Problem requirements.
Could you change every "NEUMÁTICOS" in the material below to "GOMAS", leaving all other text as it is and omitting the pictures?

Excerpted data.
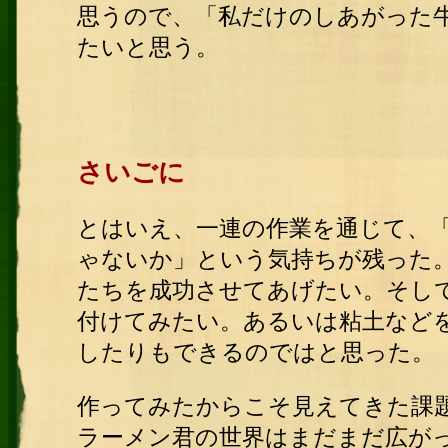
思うので、「私だけのしあがった
たいと思う。
さいごに
とはいえ、一連の作業を通じて、
ゃないか」という気持ちが残った
たちを成功させてあげたい。そし
付けてみたい。あるいは粘土など
したりもできるのではと思った。
作ってみたからこそ見えてきた課
ラーメン君の世界はまだまだ広が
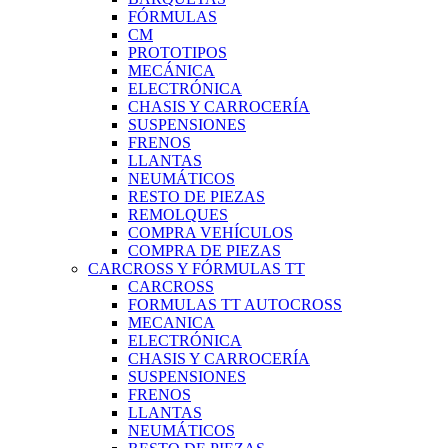
FÓRMULAS
CM
PROTOTIPOS
MECÁNICA
ELECTRÓNICA
CHASIS Y CARROCERÍA
SUSPENSIONES
FRENOS
LLANTAS
NEUMÁTICOS
RESTO DE PIEZAS
REMOLQUES
COMPRA VEHÍCULOS
COMPRA DE PIEZAS
CARCROSS Y FÓRMULAS TT
CARCROSS
FORMULAS TT AUTOCROSS
MECANICA
ELECTRÓNICA
CHASIS Y CARROCERÍA
SUSPENSIONES
FRENOS
LLANTAS
NEUMÁTICOS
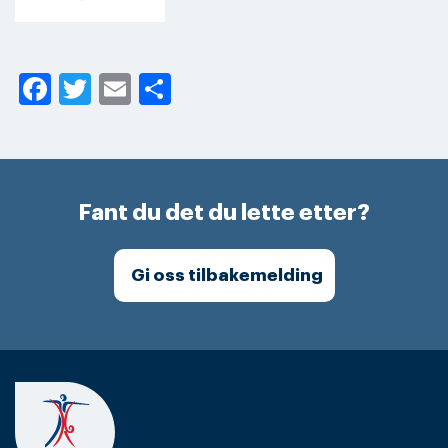
Facebook
Twitter
Email
Share
Fant du det du lette etter?
Gi oss tilbakemelding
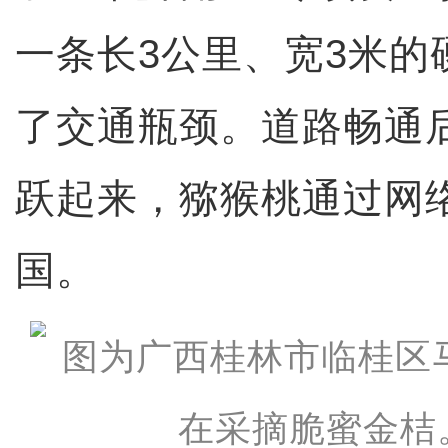
一条长3公里、宽3米的
了交通瓶颈。道路畅通
跃起来，猕猴桃通过网
国。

Worked solution.
思うので、「私だけのしあがった
たいと思う。
さいごに
とはいえ、一連の作業を通じて、
ゃないか」という気持ちが残った
たちを成功させてあげたい。そし
付けてみたい。あるいは粘土など
したりもできるのではと思った。
作ってみたからこそ見えてきた課
ラーメン君の世界はまだまだ広が
FÓRMULAS
CM
PROTOTIPOS
MECÁNICA
ELECTRÓNICA
CHASIS Y CARROCERÍA
SUSPENSIONES
FRENOS
LLANTAS
GOMAS
RESTO DE PIEZAS
REMOLQUES
COMPRA VEHÍCULOS
COMPRA DE PIEZAS
CARCROSS Y FÓRMULAS TT
CARCROSS
FORMULAS TT AUTOCROSS
MECANICA
ELECTRÓNICA
CHASIS Y CARROCERÍA
SUSPENSIONES
FRENOS
LLANTAS
GOMAS
Facebook
Twitter
Email
Share
Fant du det du lette etter?
Gi oss tilbakemelding
一条长3公里、宽3米的
了交通瓶颈。道路畅通
跃起来，猕猴桃通过网
国。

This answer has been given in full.